• Assignment
Rewrite every line of the records below in the part that opens with the line containing "right shoulder: (1082, 504, 2)" and closes with the line containing "left shoulder: (1303, 482, 3)", both included. Adjust each number in the keypoint values by -97.

(Saved entries)
---

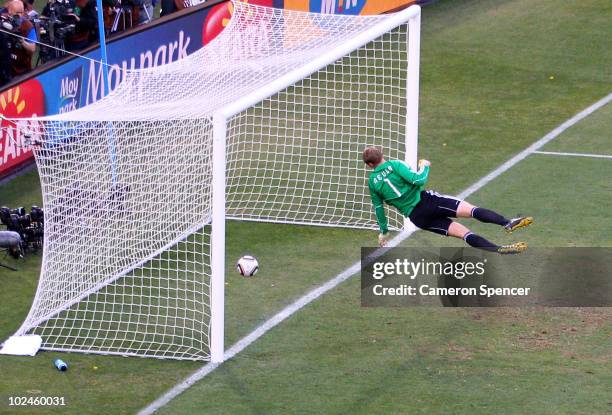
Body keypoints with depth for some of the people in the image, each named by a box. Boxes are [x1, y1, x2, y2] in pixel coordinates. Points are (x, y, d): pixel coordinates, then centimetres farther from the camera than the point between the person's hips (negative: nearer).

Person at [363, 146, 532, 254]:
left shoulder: (372, 183, 10)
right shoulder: (394, 165, -2)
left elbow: (378, 208, 18)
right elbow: (418, 180, -12)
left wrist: (384, 232, 31)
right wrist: (424, 167, 8)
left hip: (415, 217, 4)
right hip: (425, 200, -4)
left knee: (462, 232, -2)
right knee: (471, 209, -11)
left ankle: (500, 249, -17)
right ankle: (507, 223, -30)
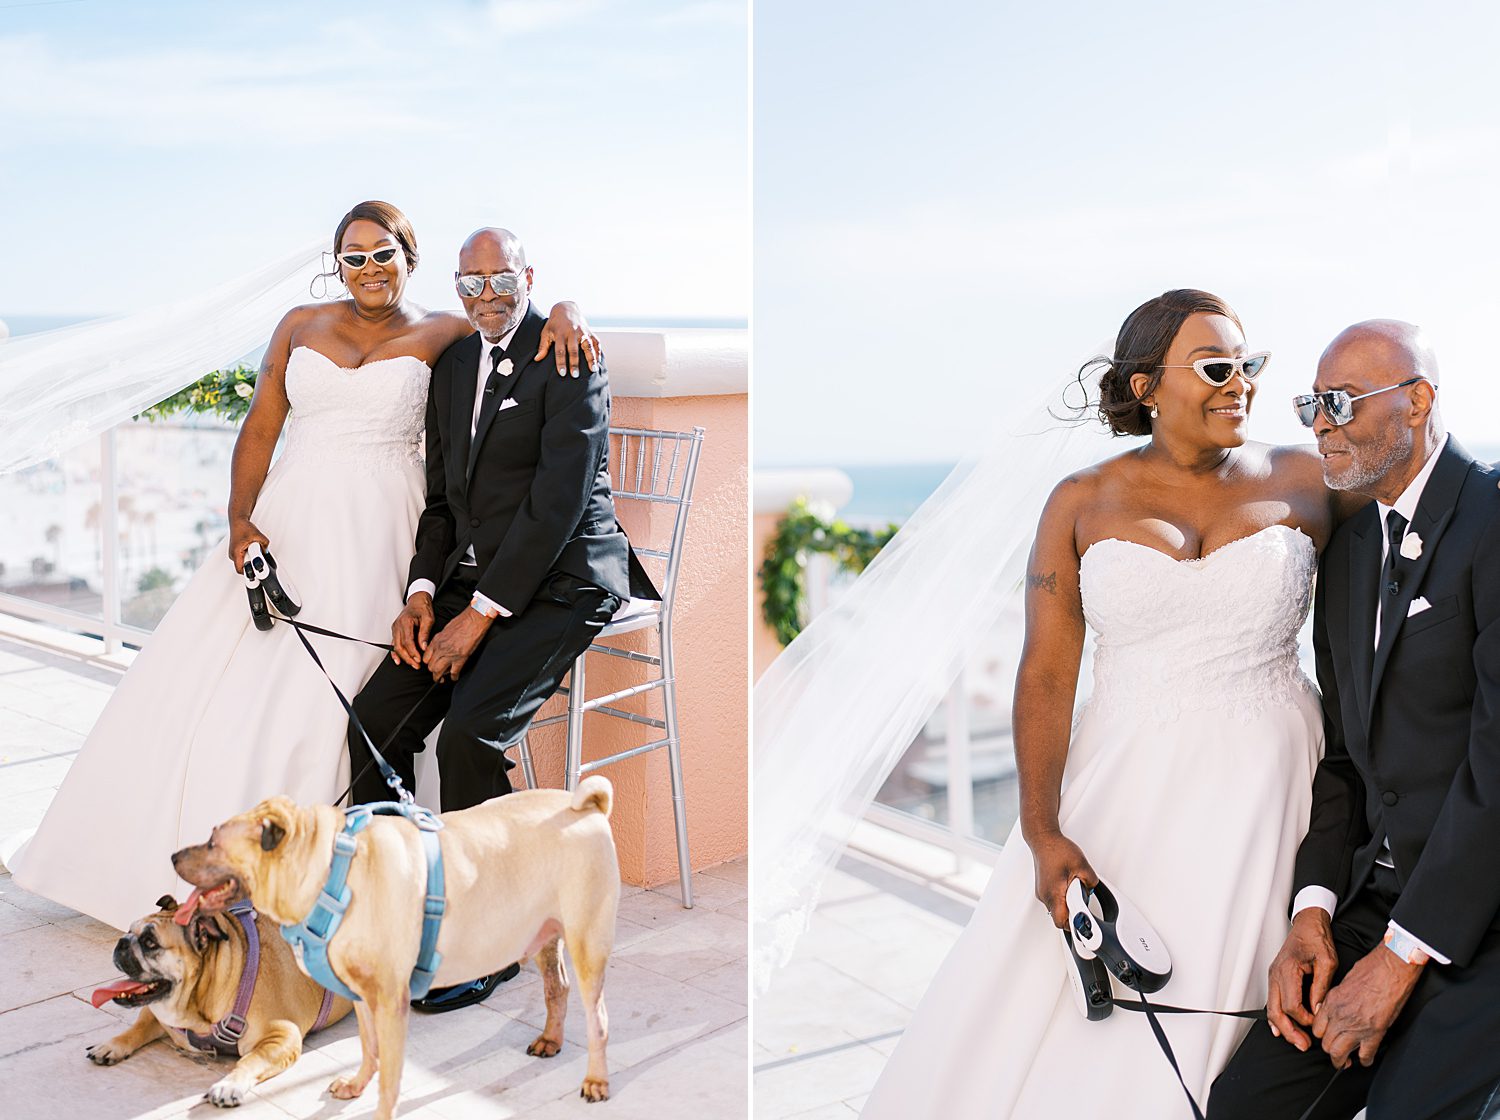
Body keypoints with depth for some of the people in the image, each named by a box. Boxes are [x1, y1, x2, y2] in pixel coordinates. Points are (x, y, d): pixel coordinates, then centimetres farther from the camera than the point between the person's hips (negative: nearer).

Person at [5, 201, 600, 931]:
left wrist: (563, 311, -15)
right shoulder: (300, 326, 11)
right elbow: (260, 430, 7)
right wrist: (240, 521, -6)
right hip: (290, 523, 3)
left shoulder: (437, 335, 4)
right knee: (219, 677, 3)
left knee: (320, 694, -6)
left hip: (375, 534, -3)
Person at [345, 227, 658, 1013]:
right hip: (471, 578, 7)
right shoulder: (452, 366, 15)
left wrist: (481, 614, -18)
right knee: (374, 720, -10)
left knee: (469, 732, -25)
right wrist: (421, 592, 2)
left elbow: (559, 500, -17)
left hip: (558, 581, -7)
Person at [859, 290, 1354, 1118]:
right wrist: (1042, 833, -13)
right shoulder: (1082, 504, 2)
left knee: (1191, 1050, 3)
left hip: (1263, 792, 0)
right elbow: (1046, 674, -4)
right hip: (1123, 788, 1)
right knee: (1034, 1018, 3)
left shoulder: (1303, 482, 3)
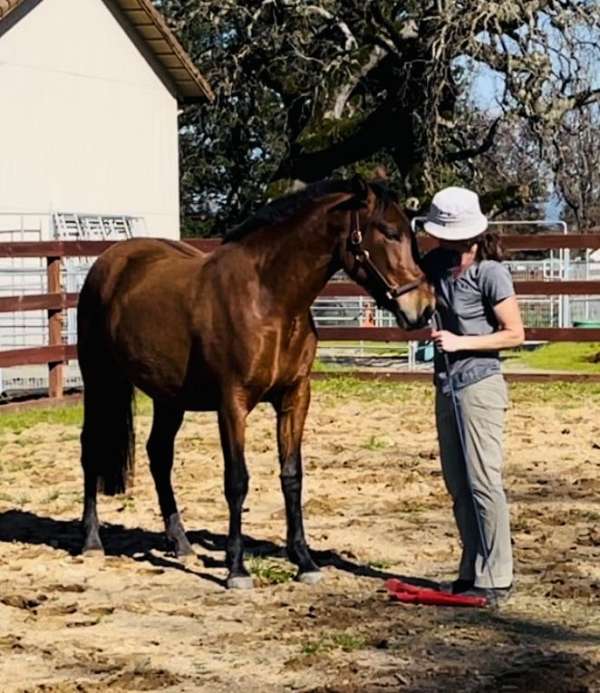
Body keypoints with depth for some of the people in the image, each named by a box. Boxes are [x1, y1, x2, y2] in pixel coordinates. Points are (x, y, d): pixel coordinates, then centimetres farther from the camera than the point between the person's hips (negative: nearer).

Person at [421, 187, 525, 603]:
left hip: (479, 385, -8)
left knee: (483, 482, -6)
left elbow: (515, 334, -13)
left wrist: (461, 342, -19)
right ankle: (472, 572, 21)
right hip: (448, 383, 8)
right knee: (457, 485, 12)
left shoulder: (490, 272, -15)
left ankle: (496, 580, -2)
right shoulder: (438, 263, 4)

---

• Written response
right shoulder: (985, 407, -95)
left knee: (1094, 953, -94)
left hip: (1166, 695, -97)
right elbow: (949, 577, -101)
right hip: (1026, 691, -96)
right knee: (937, 921, -94)
left shoulder: (1206, 385, -94)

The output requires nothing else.